The lawsuit, filed by Samantha Hanna’s father Samuel Hanna, notes that in July 2025, the Lamplighter was cited for safety violations during its annual fire inspection and alleges that the danger worsened considerably by February 2026. At that point, according to the complaint, “the danger had become so severe that even responding fire personnel experienced symptoms of carbon monoxide exposure upon entering the room[.]”
That 2025 inspection, according to Hanna’s lawyers, put the motel on notice — and should have spurred its owners into action.
“[H]ad Defendants closed the motel and taken the Premises out of service after the February 21 incident, as basic safety required, Decedent’s death on February 26, 2026 would never have happened,” the complaint says.
“The Lamplighter Motel was not a property that should have remained open to the public,” the complaint adds.
On Friday, the Eureka Police Department told Law&Crime that there were no updates to the investigation that it could share.
Lawyers say that the property owners must be held accountable for their failures “so that a type of leak like this doesn’t happen again.”
“We’re going to be engaged in a discovery process for the next several months to learn and get as much information as we can, and then we’re going to proceed to a jury trial as soon as the court gives us an available date,” attorney Jon Davidi told KRCR.
Samuel Hanna alleges wrongful death and seeks an unspecified amount of damages, including punitive damages.
“She was my best friend and above and beyond, she was just an amazing young woman,” he said. “It’s just not something a monetary value is going to fix; it demands justice.”

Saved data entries
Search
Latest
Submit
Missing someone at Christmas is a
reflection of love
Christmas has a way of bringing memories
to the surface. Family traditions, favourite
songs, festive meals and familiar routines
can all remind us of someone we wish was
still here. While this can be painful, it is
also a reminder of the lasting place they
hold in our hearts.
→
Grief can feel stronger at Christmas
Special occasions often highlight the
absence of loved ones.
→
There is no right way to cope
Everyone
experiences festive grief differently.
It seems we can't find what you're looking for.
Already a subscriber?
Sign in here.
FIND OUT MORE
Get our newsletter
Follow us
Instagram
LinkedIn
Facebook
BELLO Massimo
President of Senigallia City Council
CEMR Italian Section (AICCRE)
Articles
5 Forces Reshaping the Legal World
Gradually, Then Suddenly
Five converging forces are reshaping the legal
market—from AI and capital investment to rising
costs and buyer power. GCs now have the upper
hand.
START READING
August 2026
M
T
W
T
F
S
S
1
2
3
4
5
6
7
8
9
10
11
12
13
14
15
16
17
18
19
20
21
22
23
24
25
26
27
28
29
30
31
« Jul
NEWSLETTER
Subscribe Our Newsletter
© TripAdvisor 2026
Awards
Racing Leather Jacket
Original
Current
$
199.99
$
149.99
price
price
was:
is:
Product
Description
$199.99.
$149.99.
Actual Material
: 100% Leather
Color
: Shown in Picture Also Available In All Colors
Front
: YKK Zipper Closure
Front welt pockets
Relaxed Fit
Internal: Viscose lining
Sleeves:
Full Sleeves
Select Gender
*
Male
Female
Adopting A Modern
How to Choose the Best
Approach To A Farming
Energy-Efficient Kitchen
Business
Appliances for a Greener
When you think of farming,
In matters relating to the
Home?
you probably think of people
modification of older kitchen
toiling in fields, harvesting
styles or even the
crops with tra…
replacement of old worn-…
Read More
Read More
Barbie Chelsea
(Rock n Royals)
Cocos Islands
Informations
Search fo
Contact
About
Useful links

--

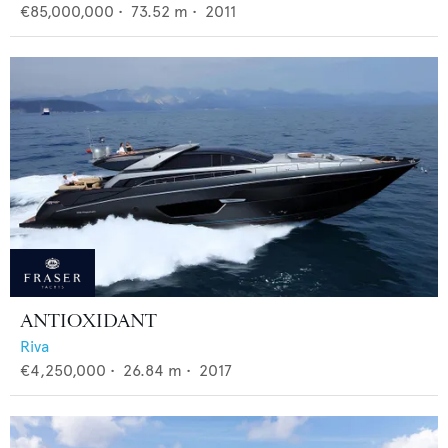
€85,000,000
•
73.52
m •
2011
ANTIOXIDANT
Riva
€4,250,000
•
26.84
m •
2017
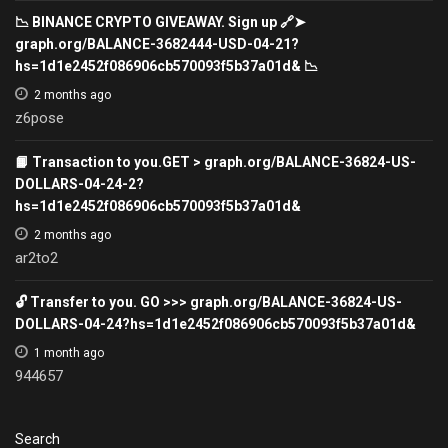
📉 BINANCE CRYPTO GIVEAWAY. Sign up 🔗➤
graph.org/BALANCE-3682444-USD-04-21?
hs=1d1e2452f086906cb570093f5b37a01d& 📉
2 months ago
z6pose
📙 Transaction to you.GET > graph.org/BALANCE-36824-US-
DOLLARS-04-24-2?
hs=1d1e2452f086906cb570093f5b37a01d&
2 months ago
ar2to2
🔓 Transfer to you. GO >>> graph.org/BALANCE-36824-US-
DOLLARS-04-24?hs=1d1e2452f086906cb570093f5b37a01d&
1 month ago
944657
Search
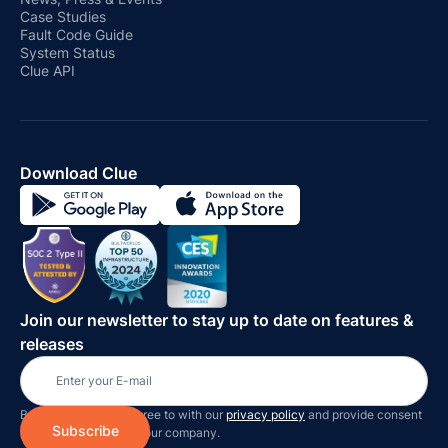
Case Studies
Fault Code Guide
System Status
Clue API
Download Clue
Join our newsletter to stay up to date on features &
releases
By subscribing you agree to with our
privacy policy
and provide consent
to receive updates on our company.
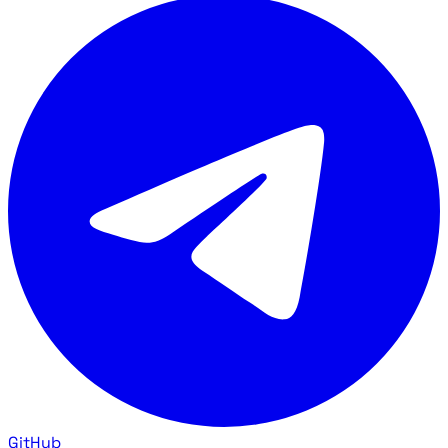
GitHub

EXERCISE >> Transcribe the excerpt on the Lamplighter Motel lawsuit in full, word for word. These lines are separate material and have no connection to the text.

TASK OUTPUT >>
The lawsuit, filed by Samantha Hanna’s father Samuel Hanna, notes that in July 2025, the Lamplighter was cited for safety violations during its annual fire inspection and alleges that the danger worsened considerably by February 2026. At that point, according to the complaint, “the danger had become so severe that even responding fire personnel experienced symptoms of carbon monoxide exposure upon entering the room[.]”
That 2025 inspection, according to Hanna’s lawyers, put the motel on notice — and should have spurred its owners into action.
“[H]ad Defendants closed the motel and taken the Premises out of service after the February 21 incident, as basic safety required, Decedent’s death on February 26, 2026 would never have happened,” the complaint says.
“The Lamplighter Motel was not a property that should have remained open to the public,” the complaint adds.
On Friday, the Eureka Police Department told Law&Crime that there were no updates to the investigation that it could share.
Lawyers say that the property owners must be held accountable for their failures “so that a type of leak like this doesn’t happen again.”
“We’re going to be engaged in a discovery process for the next several months to learn and get as much information as we can, and then we’re going to proceed to a jury trial as soon as the court gives us an available date,” attorney Jon Davidi told KRCR.
Samuel Hanna alleges wrongful death and seeks an unspecified amount of damages, including punitive damages.
“She was my best friend and above and beyond, she was just an amazing young woman,” he said. “It’s just not something a monetary value is going to fix; it demands justice.”